5.4.1. Interesting Web Page 5.4.1.1. Top Link Analysis Web search engine users are usually interested in the links ranked within top 20 (Chen and Sycara, 1998). We compare each method only with Top 1, 5, 10, 15, and 20 links on the interesting web page data set and present the results in Table 20. The first column is the methods; the next five columns present the precision values of each method with respect to the five Top links. The values in each cell are the average of 22 search terms’ precision values. High precision value indicates high accuracy/performance.

Precision values higher than Google’s are formatted as bold and the percentage of improvement is within parentheses. The highest precision value in each column is underscored.

The results show that our WS method was more accurate than Google in three Top links (Top 10, 15, and 20) and the percentages of improvements are at least 13%, while WS ties with Google for Top 1 and Top 5. In terms of the highest precision, WS showed highest performance in four columns; Google showed in only two columns and the values are equal to WS. Compared to US, WS showed higher precision in four (Top 1, 5, 15 and

20) of the five columns. Random was the lowest as we expected, showing the lowest precisions in all five columns.
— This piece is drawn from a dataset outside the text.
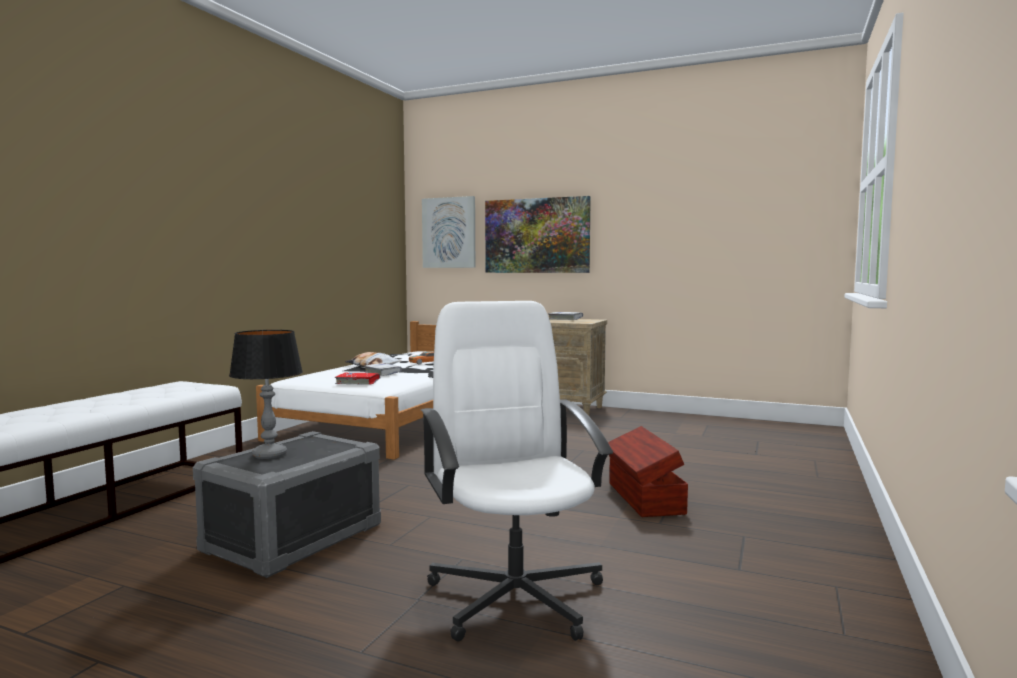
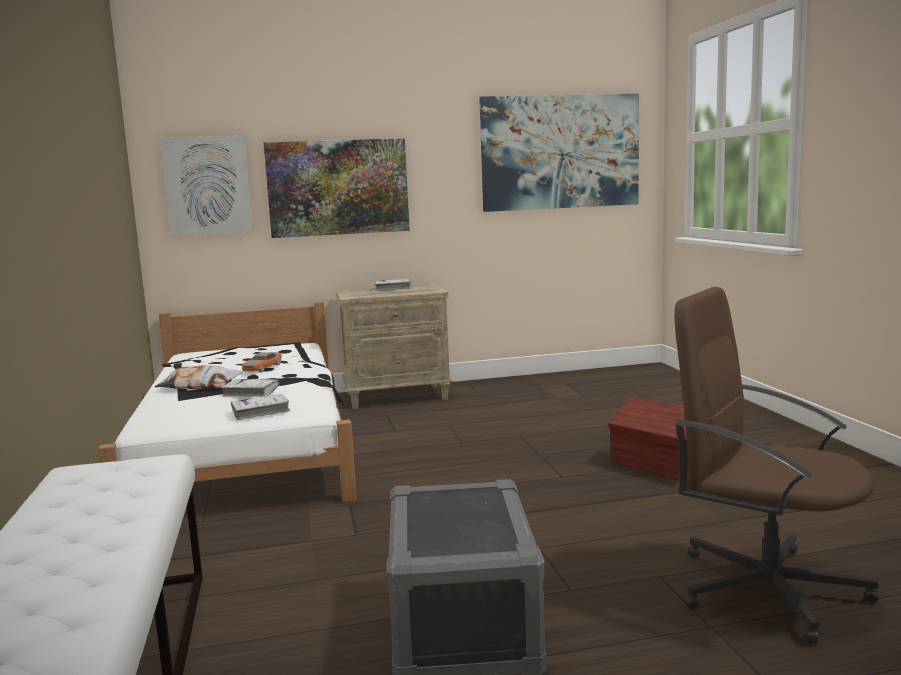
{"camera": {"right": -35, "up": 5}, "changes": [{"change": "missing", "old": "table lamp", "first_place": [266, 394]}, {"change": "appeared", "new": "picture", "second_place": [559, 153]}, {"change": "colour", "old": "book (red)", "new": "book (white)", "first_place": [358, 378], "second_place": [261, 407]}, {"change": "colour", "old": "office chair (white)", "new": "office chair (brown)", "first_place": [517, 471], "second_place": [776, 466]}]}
These results indicate that WS achieves the highest overall precision.

We also wanted to know which search terms yielded higher precision with WS than with Google and analyzed the precision with respect to each individual search terms.
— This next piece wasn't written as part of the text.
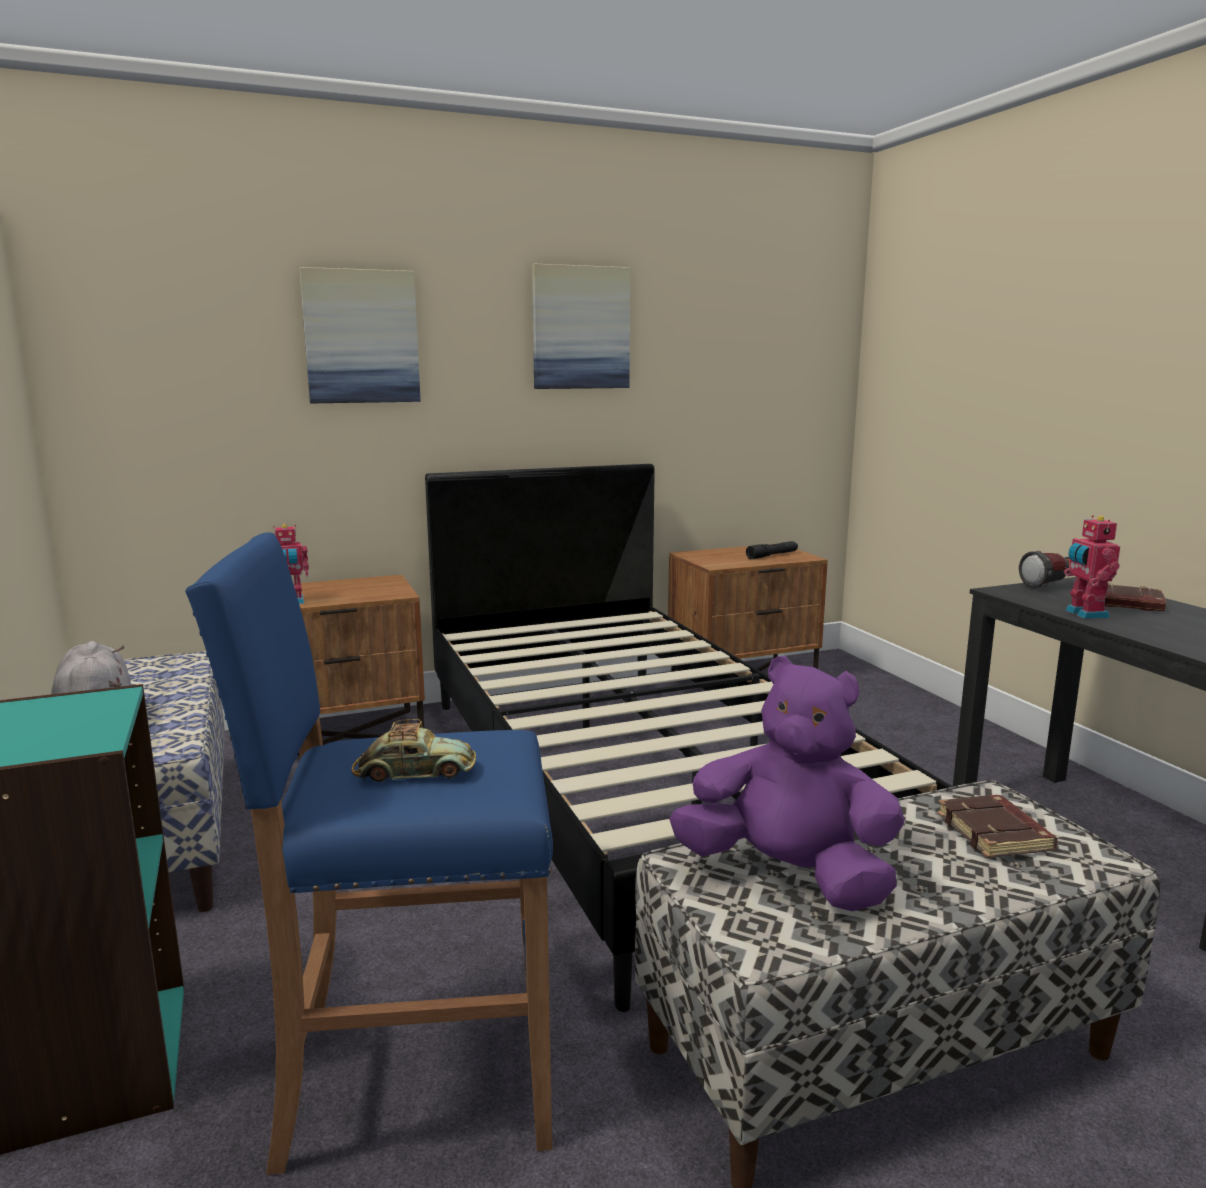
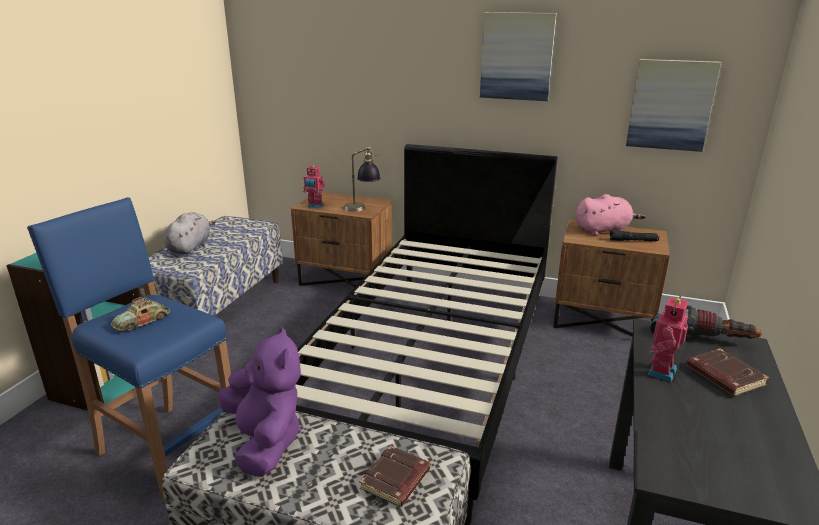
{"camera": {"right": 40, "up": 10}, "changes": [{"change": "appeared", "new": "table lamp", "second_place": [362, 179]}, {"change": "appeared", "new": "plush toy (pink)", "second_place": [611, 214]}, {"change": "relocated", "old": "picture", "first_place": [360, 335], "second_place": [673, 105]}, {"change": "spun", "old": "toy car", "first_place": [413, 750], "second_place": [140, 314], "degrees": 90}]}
Out of 22 search terms (11 users × 2 search terms), WS achieved higher precision for 12 search terms (55%), Google did for 8 search terms (36%), and they were even for 2 search terms (9%). Since the UIH is built from a user’s bookmarks, we analyse the bookmarks to understand the search terms that did not perform well using WS. When we compare the bookmarks with the “good” retrieved web pages, we found that they are unrelated. For example, a volunteer used “woodworking tutorial” as a search term, but he never bookmarked web pages related to that term. This implies bookmarks are useful for building user profiles, but they are not sufficient. We will discuss enhancements in the conclusion.

5.4.1.2. Statistical Significance In order to see if this improvement is statistically significant we conducted t-Test (paired two samples for means) between two groups of individual search terms with Google and WS for each Top link. There was no statistically significant difference between WS and Google for any Top link with 95% confidence (P=1and t=2.079 for Top 1; P=1and t=2.079 for Top 5; P=0.328 and t=2.079 for Top 10; P=0.204 and t=2.079 for Top 15;

P=0.147 and t=2.079 for Top 20).

To understand why our improvements are not statistically significant, we analyze the variance in the precision values. In Figure 22 we plot the average and the standard deviation (SDs) of 22 search terms’ precisions from Google with respect to the five Top links. The x-axis shows the Top links and y-axis represents the average and the SD of precision values. The dots in the middle of vertical bars are the averages and the bars themselves represent the SD values. Variance was large for Top 1 and decreases when more links were considered.